Le mouvement islamiste Hamas qui contrôle la bande de Gaza depuis juin 2007 s'en était pris jusque-là aux vendeurs de drogues, aux consommateurs d'alcool et aux voleurs de voitures. Il s'est lancé à présent dans une nouvelle campagne: la guerre aux sites pornographiques.

«Depuis deux semaines, le gouvernement du Hamas a installé un filtre pour empêcher les gens d'accéder à ce genre de sites internet», explique Ali Sarayfi, le propriétaire d'un café dans le quartier des universités.

Comme tous les jours, des dizaines de jeunes, le nez collé à leur écran, surfent sur internet. Mais rien de pornographique à l'horizon.

Assis dans des box, les jeunes, la souris nerveuse, se divertissent avec des jeux en ligne comme «Counter Strike» (jeu de tirs), d'autres «chattent» ou vérifient leurs courriels sur le site social Facebook.

«Auparavant, tout le monde pouvait accéder à des sites au contenu sexuel. Certains venaient expressément dans les cafés pour ça, ajoute Ali. Aujourd'hui, c'est fini et c'est mieux comme ça».

Quand certains propriétaires de café tentaient d'empêcher l'accès à ces contenus, «ils étaient menacés. Ceux appartenant à des familles puissantes de Gaza leur disaient qu'ils allaient briser les vitres de leur magasin».

De nombreux cafés de la bande de Gaza ont à l'inverse fait l'objet d'attentats à la bombe, commis par des groupuscules extrémistes aux noms obscurs comme «Les épées de la vérité», qui se sont fait un devoir de lutter contre la pornographie.

Mi-mai, le ministère des Télécommunications du Hamas a signé un accord avec la société des Télécommunications palestinienne Paltel pour «protéger les fils du peuple palestinien, consolider la morale et les idéaux nationaux palestiniens», selon le texte du mémorandum obtenu par l'AFP.

Aux termes de cet accord, Paltel, l'unique fournisseur internet dans les territoires palestiniens pour les particuliers, filtre les connections à Gaza, empêchant d'accéder aux sites pornographiques.
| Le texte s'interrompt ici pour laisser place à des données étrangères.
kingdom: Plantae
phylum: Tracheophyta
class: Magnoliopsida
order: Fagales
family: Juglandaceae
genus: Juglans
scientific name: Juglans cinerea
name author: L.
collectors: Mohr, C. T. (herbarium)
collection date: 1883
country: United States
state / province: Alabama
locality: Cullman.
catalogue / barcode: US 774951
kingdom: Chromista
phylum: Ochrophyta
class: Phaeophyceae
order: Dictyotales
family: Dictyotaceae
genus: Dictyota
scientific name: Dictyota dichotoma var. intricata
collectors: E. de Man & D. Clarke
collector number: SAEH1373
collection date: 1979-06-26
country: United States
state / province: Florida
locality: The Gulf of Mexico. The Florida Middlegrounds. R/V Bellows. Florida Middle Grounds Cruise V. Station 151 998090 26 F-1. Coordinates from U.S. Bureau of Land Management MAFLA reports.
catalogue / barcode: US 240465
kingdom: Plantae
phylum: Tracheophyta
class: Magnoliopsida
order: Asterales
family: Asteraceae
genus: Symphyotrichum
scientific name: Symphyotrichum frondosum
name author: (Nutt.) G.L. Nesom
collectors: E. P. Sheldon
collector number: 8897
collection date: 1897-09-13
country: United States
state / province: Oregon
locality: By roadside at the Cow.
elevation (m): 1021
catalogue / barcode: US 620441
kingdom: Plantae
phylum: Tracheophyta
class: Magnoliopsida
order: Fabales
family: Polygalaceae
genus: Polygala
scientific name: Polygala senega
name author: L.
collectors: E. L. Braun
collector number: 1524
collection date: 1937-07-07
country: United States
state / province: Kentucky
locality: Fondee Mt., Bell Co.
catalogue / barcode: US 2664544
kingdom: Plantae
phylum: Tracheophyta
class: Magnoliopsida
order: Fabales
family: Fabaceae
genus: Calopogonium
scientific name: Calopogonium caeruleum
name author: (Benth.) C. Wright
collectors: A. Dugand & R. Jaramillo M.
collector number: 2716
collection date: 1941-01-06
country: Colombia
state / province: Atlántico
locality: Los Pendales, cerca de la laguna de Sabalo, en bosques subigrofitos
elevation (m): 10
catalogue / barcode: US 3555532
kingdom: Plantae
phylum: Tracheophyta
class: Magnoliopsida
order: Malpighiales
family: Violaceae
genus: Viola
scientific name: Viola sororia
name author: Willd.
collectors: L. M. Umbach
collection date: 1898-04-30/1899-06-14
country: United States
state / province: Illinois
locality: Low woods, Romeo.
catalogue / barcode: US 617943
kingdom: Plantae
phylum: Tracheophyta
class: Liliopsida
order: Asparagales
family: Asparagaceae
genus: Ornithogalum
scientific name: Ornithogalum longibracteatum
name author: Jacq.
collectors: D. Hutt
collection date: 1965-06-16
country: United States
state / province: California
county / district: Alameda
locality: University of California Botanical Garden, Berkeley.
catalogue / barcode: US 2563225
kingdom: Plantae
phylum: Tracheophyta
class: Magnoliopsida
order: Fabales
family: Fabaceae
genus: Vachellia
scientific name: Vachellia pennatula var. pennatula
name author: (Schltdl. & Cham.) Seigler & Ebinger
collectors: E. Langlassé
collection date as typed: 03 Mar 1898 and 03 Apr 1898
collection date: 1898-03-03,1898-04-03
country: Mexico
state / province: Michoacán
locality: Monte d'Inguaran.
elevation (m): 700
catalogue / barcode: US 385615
«La société palestinienne souffre de ces sites immoraux. Nous avons donc pris cette décision pour protéger la morale et nous poursuivrons cette politique», affirme à l'AFP le ministre des Télécommunications du Hamas, Youssef al-Mansi.

«Après un an de discussion avec Paltel, nous avons enfin réussi à les bloquer», se félicite-t-il.

Mais les utilisateurs se plaignent car les connections sont devenues très lentes.

Le gouvernement du Hamas nous «a demandé de bloquer l'accès à ces sites pour tous les abonnés haut débit mais Paltel ne peut installer un filtre gérant plus de 5.000 abonnés», explique Charhabil al-Zaïm, membre de la direction de Paltel et conseiller juridique.

Une capacité dérisoire face au nombre d'abonnés ADSL dans la bande de Gaza qui s'élève, selon une source au sein de Paltel, à plus de 50.000. Quelque 1,5 millions de personnes au total peuplent ce petit territoire.

«Depuis deux semaines, internet est très lent. Les gens ne veulent pas attendre deux heures pour ouvrir une page», proteste Mohammed, un autre propriétaire d'un café internet près de l'Université islamique.

«C'est très bien de bloquer les sites pornographiques, mais ils ne savent pas comment le faire et détruisent notre business, ajoute le jeune homme. Cela pose problème aux étudiants, pour qui internet est indispensable, et aux entreprises».

Sans compter que de nombreux abonnés ont déjà trouvé la parade pour accéder aux pages désirées: un programme téléchargeable sur de nombreux sites permettant de contourner le filtre.